The San Antonio Spurs beat the New York Knicks at Madison Square Garden on June 10, 2026, stealing Game 3 of the NBA Finals and cutting the series to a 2-1 New York lead.
If you’re asking are the NBA Finals over, the answer is no: the series is very much live, and Game 3’s result tightened a matchup that had felt like it might be running away. The win kept San Antonio within striking distance as the teams head into Game 4.

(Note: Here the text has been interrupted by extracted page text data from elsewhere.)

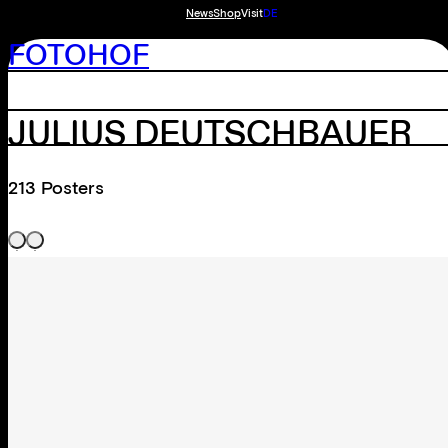
News
Shop
Visit
DE
FOTOHOF
JULIUS DEUTSCHBAUER
213 Posters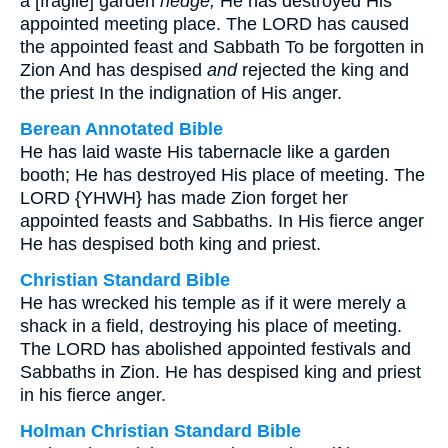
a [fragile] garden
hedge;
He has destroyed His
appointed meeting place. The LORD has caused
the appointed feast and Sabbath To be forgotten in
Zion And has despised
and
rejected the king and
the priest In the indignation of His anger.
Berean Annotated Bible
He has laid waste His tabernacle like a garden
booth; He has destroyed His place of meeting. The
LORD {YHWH} has made Zion forget her
appointed feasts and Sabbaths. In His fierce anger
He has despised both king and priest.
Christian Standard Bible
He has wrecked his temple as if it were merely a
shack in a field, destroying his place of meeting.
The LORD has abolished appointed festivals and
Sabbaths in Zion. He has despised king and priest
in his fierce anger.
Holman Christian Standard Bible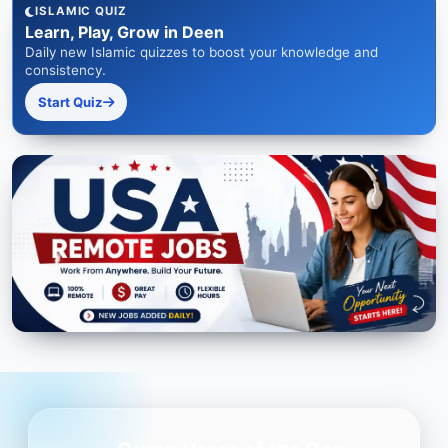
ISLAMIC QUIZ
Learn, Play, Grow in Deen
Daily new Islamic quizzes to boost your knowledge and
consistency.
Start Quiz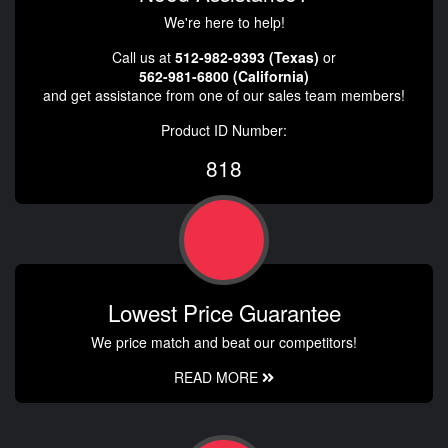
We're here to help!
Call us at
512-982-9393 (Texas)
or
562-981-6800 (California)
and get assistance from one of our sales team members!
Product ID Number:
818
Lowest Price Guarantee
We price match and beat our competitors!
READ MORE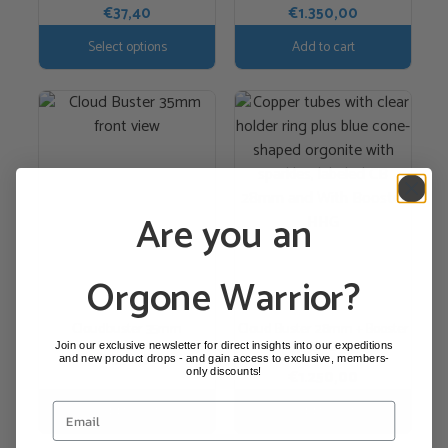
€
37,40
€
1.350,00
the
product
Select options
Add to cart
page
Are you an
Orgone Warrior?
Cloudbuster 35mm
Cloud Buster 28mm + Booster
HHG
Join our exclusive newsletter for direct insights into our expeditions
€
1.350,00
and new product drops - and gain access to exclusive, members-
only discounts!
€
1.250,00
Add to cart
Add to cart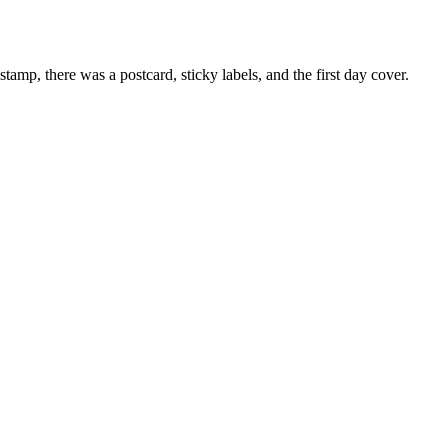
mp, there was a postcard, sticky labels, and the first day cover.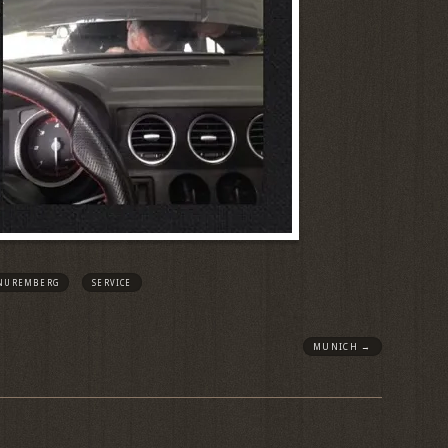
NUREMBERG
SERVICE
MUNICH
→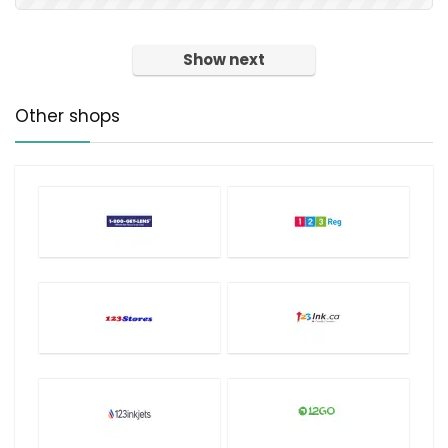
Show next
Other shops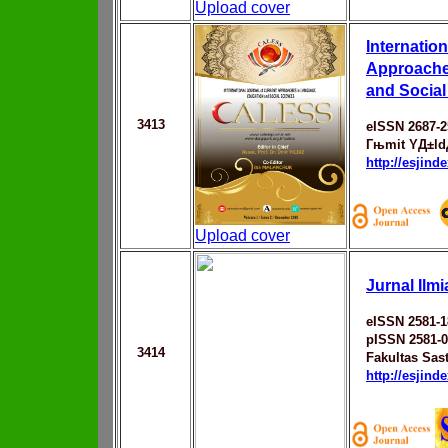
Upload cover
Internation
Approache
and Socia
3413
eISSN 2687-2
Гњmit YД±ld
http://esjin
Upload cover
Jurnal Ilm
eISSN 2581-1
pISSN 2581-
3414
Fakultas Sast
http://esjin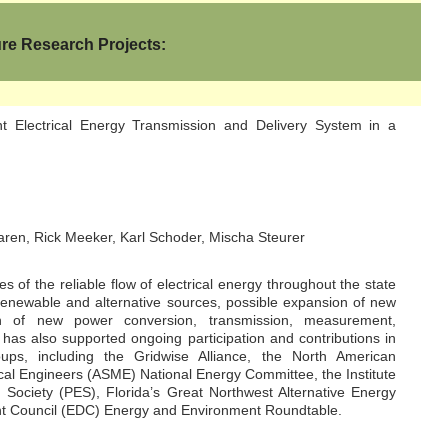
ure Research Projects:
nt Electrical Energy Transmission and Delivery System in a
en, Rick Meeker, Karl Schoder, Mischa Steurer
 of the reliable flow of electrical energy throughout the state
 renewable and alternative sources, possible expansion of new
ion of new power conversion, transmission, measurement,
 has also supported ongoing participation and contributions in
ups, including the Gridwise Alliance, the North American
cal Engineers (ASME) National Energy Committee, the Institute
 Society (PES), Florida’s Great Northwest Alternative Energy
t Council (EDC) Energy and Environment Roundtable.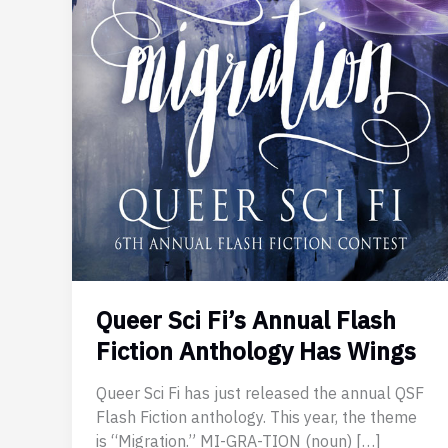
Queer Sci Fi’s Annual Flash
Fiction Anthology Has Wings
Queer Sci Fi has just released the annual QSF
Flash Fiction anthology. This year, the theme
is “Migration.” MI-GRA-TION (noun) […]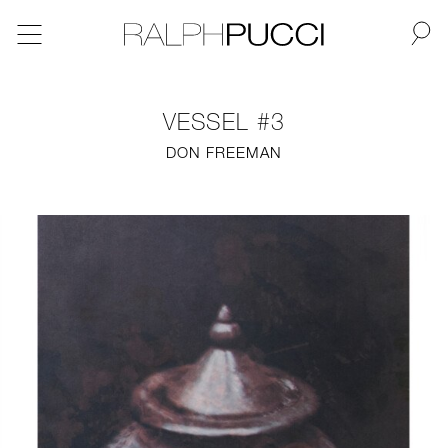
BACK
VESSEL #3
NEW
DON FREEMAN
FURNITURE
LIGHTING
FINE ART
MIRRORS
PLASTERGLASS
FABRICS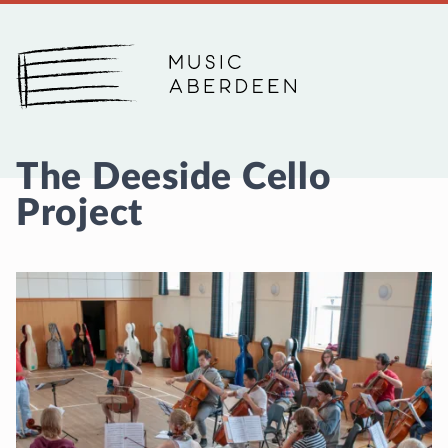
Music Aberdeen
The Deeside Cello
Project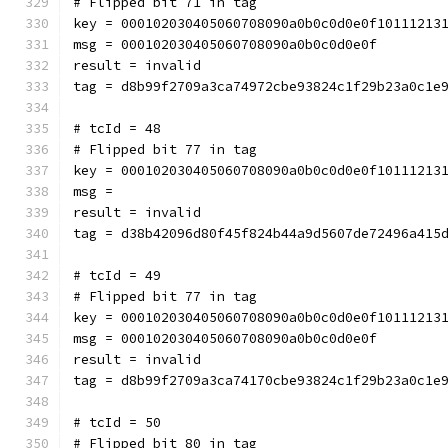
# Flipped bit 71 in tag
key = 000102030405060708090a0b0c0d0e0f10111213
msg = 000102030405060708090a0b0c0d0e0f
result = invalid
tag = d8b99f2709a3ca74972cbe93824c1f29b23a0c1e
# tcId = 48
# Flipped bit 77 in tag
key = 000102030405060708090a0b0c0d0e0f10111213
msg = 
result = invalid
tag = d38b42096d80f45f824b44a9d5607de72496a415
# tcId = 49
# Flipped bit 77 in tag
key = 000102030405060708090a0b0c0d0e0f10111213
msg = 000102030405060708090a0b0c0d0e0f
result = invalid
tag = d8b99f2709a3ca74170cbe93824c1f29b23a0c1e
# tcId = 50
# Flipped bit 80 in tag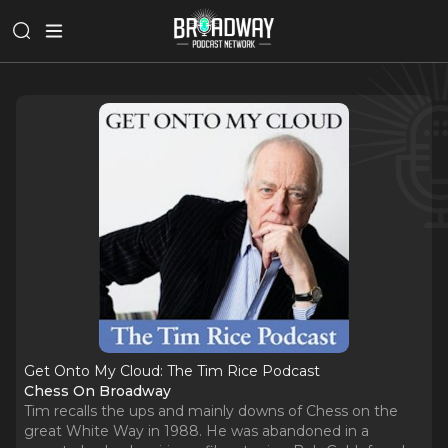
Get Onto My Cloud: The Tim Rice Podcast
Chess On Broadway
Tim recalls the ups and mainly downs of Chess on the
great White Way in 1988. He was abandoned in a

The audience numbers underline how consequential the game already proved. Game 3 averaged 23.8 million viewers across ABC and, peaked at 26.3 million viewers at 11:15 p.m. ET, and generated a P2+ share of 42.7, the highest-ever share for an NBA game, Nielsen reported. It was the most-watched NBA Finals Game 3 since 1998.
That viewing surge arrived alongside heavy online attention: through three games the Finals had accumulated more than 5 billion social media views. Still, the scoreboard on the court remains the clearest measure of where the championship stands — the Knicks lead 2-1, not the other way around.
The friction is simple and immediate: the Spurs’ Game 3 victory made the series closer, but it did not flip the ledger. New York can move within one win of the title in Game 4; San Antonio must win to square the series. Game 4 is scheduled for 8:30 p.m. ET on ABC at Madison Square Garden, and it will determine whether momentum from Game 3 becomes the start of a comeback or a late, losing surge.
The unanswered question now is the single most consequential one: can the Spurs follow up in Game 4 and tie the series, or will the Knicks protect their lead and put the Spurs on the brink of elimination? The answer arrives Tuesday night at 8:30 p.m. ET on ABC, when the Finals shift from an eyebrow-raising audience milestone back to the scoreboard that decides a champion.